With the exception of the above, however, the remainders of those “Postscripts” are more or less fine and most educating, I am sure, to those not in the know about Romani persecution throughout the ages and to this present day. Nothing really has changed in that regard.

It is a shame though that there are a few printing/typesetting mistakes that have crept into this final book that proofreading should have picked up really.

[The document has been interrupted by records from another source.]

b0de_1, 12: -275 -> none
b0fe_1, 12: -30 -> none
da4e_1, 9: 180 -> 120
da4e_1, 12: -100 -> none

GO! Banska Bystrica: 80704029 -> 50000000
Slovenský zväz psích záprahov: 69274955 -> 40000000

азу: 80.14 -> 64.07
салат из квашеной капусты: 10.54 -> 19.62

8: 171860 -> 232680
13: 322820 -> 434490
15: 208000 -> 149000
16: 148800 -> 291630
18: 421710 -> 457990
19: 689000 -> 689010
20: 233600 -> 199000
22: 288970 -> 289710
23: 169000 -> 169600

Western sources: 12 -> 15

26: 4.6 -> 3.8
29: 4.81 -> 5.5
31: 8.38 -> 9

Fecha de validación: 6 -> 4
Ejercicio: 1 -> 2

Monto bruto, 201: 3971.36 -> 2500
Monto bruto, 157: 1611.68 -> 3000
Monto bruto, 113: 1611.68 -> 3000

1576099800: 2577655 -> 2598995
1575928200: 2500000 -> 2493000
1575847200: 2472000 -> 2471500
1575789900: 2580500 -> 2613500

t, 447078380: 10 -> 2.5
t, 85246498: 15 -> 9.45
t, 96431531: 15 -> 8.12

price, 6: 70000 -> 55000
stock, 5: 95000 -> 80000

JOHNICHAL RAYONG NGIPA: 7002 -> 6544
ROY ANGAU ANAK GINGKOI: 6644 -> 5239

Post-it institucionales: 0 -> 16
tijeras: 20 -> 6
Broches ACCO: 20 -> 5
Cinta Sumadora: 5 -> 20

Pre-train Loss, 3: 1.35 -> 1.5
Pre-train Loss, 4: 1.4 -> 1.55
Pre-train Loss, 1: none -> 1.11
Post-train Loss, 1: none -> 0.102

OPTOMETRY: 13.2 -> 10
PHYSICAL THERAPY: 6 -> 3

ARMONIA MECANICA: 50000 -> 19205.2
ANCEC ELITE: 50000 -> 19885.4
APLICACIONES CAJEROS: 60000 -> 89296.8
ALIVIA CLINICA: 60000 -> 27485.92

In summing up I would like to say that this is a powerful and most importantly true story about survival of Romani People in the concentration camps of the Third Reich. This is a book that is needed more than ever today, especially as too many people see the Holocaust as being uniquely Jewish and it is often claimed, especially by Jews, that Jews were sent to the gas because of their race and ethnicity while Gypsies were sent to the gas because they were asocial. This is very insulting indeed because the truth is and this is shown again and again that Gypsies were sent to the camps in the same way as Jews for reasons of race.